### What this task involves
Pull out each line of the items below that contains the string "entities".
--- Data to process ---
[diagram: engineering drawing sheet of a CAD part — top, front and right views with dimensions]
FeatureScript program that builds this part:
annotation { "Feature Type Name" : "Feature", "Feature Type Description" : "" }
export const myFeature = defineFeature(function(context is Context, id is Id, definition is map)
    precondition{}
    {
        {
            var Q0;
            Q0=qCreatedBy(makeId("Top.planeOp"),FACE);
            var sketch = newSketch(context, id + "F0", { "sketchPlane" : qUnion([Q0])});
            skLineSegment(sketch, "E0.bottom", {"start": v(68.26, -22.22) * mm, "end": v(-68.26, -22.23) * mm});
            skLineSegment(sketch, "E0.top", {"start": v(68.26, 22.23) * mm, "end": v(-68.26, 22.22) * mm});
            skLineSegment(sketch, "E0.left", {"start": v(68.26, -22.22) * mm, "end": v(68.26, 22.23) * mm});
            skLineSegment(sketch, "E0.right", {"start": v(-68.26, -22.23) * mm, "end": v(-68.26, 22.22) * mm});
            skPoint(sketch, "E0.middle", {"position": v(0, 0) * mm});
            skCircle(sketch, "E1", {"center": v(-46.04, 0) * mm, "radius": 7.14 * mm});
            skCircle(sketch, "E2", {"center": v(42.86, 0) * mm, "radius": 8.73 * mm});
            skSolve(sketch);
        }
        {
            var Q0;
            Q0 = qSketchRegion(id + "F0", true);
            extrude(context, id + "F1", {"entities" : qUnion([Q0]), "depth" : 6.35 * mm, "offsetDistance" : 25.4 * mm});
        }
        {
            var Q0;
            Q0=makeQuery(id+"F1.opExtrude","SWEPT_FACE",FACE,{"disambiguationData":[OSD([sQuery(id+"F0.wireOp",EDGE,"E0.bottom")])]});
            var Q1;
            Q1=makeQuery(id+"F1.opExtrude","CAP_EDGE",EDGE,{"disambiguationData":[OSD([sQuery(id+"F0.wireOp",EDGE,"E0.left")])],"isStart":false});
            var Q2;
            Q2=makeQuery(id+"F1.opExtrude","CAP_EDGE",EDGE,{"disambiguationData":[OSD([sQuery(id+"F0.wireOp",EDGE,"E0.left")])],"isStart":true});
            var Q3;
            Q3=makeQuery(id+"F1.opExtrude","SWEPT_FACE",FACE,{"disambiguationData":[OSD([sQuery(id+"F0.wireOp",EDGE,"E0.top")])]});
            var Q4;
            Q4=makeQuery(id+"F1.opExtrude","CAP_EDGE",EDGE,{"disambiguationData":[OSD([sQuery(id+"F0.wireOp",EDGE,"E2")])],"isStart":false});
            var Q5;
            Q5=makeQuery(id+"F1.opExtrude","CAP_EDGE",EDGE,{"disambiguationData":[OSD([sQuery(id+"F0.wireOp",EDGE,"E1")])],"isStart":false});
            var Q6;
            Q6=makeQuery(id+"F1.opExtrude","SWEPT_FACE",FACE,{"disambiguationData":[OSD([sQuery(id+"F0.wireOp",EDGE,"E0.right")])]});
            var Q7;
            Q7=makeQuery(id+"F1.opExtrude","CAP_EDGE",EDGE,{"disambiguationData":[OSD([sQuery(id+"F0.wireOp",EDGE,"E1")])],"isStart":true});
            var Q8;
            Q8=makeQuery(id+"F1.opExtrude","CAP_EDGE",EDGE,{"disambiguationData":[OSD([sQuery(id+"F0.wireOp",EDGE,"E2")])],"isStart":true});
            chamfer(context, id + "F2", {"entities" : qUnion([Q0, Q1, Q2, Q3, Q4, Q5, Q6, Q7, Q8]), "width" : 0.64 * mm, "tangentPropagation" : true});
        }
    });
---
### The solution
            extrude(context, id + "F1", {"entities" : qUnion([Q0]), "depth" : 6.35 * mm, "offsetDistance" : 25.4 * mm});
            chamfer(context, id + "F2", {"entities" : qUnion([Q0, Q1, Q2, Q3, Q4, Q5, Q6, Q7, Q8]), "width" : 0.64 * mm, "tangentPropagation" : true});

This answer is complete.